Along with your costumes, there are some other things you don’t want to forget to pack for cons. Obviously this is going to depend in part on your own needs, but here are some things I recommend you wear or carry with you at the con:

• A decent-sized shoulder bag or small backpack with many pockets. The pockets are great for keeping your stuff in separate, easy to find places for if you need quick access to something.

• One of those lightweight cloth shopping bags that folds up into another tiny bag, which can later be used to carry whatever you end up buying (because if you are me, you will totally end up buying things.) I found one in the checkout line at an Office Max. You can probably also get one at The Container Store or similar.

• Comfortable socks and shooooes!!!!! And clothes, generally. But especially socks and shoes. You will be walking and standing around a lot.

• A hoodie or light sweater if you tend to get cold. If you are a gal like me, and you want something lightweight that rolls up fairly small and doesn’t wrinkle, I recommend the SeV Ladies Cardigan from ThinkGeek. I love that thing.
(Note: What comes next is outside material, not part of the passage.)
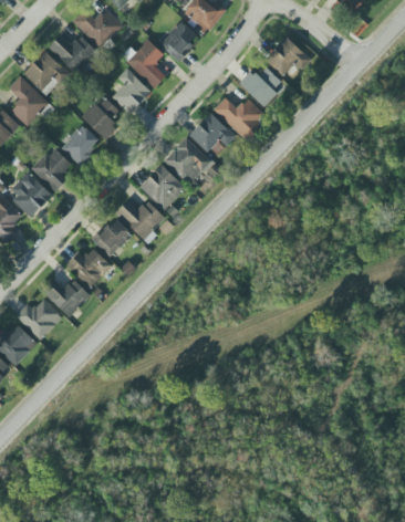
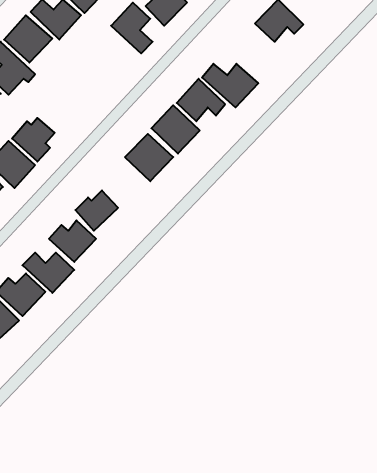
building: [239,65,284,106] -> none
building: [112,69,152,114] -> none
building: [82,97,123,139] -> none
building: [60,124,101,165] -> none
building: [115,200,165,240] -> none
• Deodorant? No, seriously. Some of y’all may smell like springtime roses all day and all night long, but if you are at a con for 8+ hours, bustling through warm crowds, rushing to panels, and generally hanging out with a million other people, you might consider taking along a little travel stick of deodorant to use, because you might in fact find yourself being a gradual contributor to the dreaded con funk. And nobody wants to be that person.
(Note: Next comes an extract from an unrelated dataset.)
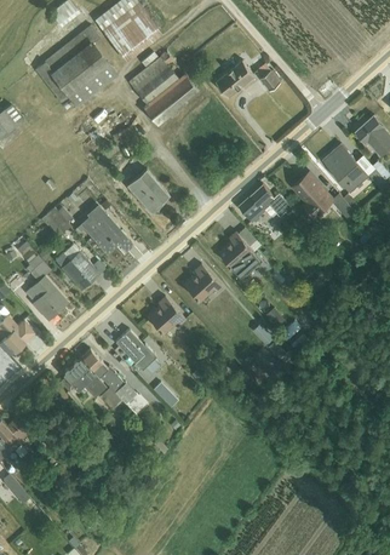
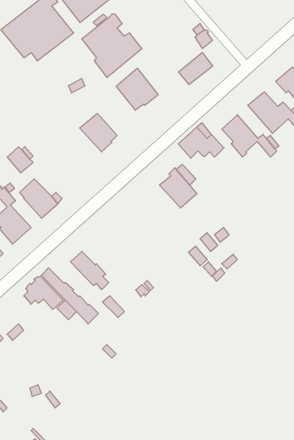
building: [216,61,256,98] -> [178,53,213,85]
building: none -> [116,68,158,110]
building: [74,201,134,254] -> none
building: [183,264,222,303] -> none
building: [147,297,185,336] -> none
• Snax! Ranging from bottled water to granola bars, trail mix, or whatever else your little snacky heart desires. It’s very important to stay hydrated and keep that blood sugar up during the go-go-go of a con. I tend to like chewy granola bars and those little applesauce pouches that look kind of like Capri Suns (which are also handy, by the way) because they aren’t crinkly or messy and are super-easy to eat while trying to be quiet in a panel or while in a hurry and barreling through a crowd on the way to your next fun event. I recommend keeping gum or mints on hand as well. Also, of course, it’s good to have some cash on hand for food and shopping.

• Your badge or badge confirmation, and ID. Seriously, don’t go all the way to the con and then realize you don’t have these. Also any medications you might need.

• Your camera, smartphone, charger, extra battery or on-the-go charging device, or any other tech you may need to communicate and memorialize your fun. Also consider an iPod if you are going to be waiting in line by yourself a lot and don’t always feel like talking to strangers.

• A small notepad, a couple of pens, and a Sharpie or two. They just come in handy, you know? Also anything you might want to get signed.

• Business cards, if you intend to make connections with folks for any reason.

• Aaaaand… anything else you can’t live without. Having all of these things, and having done the other steps prior to the con, will prepare you for the ultimate end game of…

Step 5: Having A Great Time, Even If Nothing Turns Out As Planned

Like I said, no battle plan survives contact with the enemy, and no con plan actually works out the way you expect. You will miss panels you want to see or people you want to meet, you may discover that your costume is way less easy to navigate through a crowd than you would have hoped (oops!), and other things will turn topsy-turvy. But being prepared will minimize any panic, stress, or issues that you might have with all of that.

And after all, things not going as planned may turn out to be the best thing that could happen. Because cons are magical and wonderful things full of fun and excitement, and missing that first panel may mean you run into your favorite actor in an elevator, or step into a less-full panel that turns out to be epically awesome, or decide to roam Artists Alley or the con floor and discover a new favorite artist or an exciting piece of con merch. So if you want to have a good time, it’s great to be prepared; but also, to be flexible – be both and I guarantee you’ll have a great time.

Got some other prep tips that help you out at a con? Feel free to share them in the comments!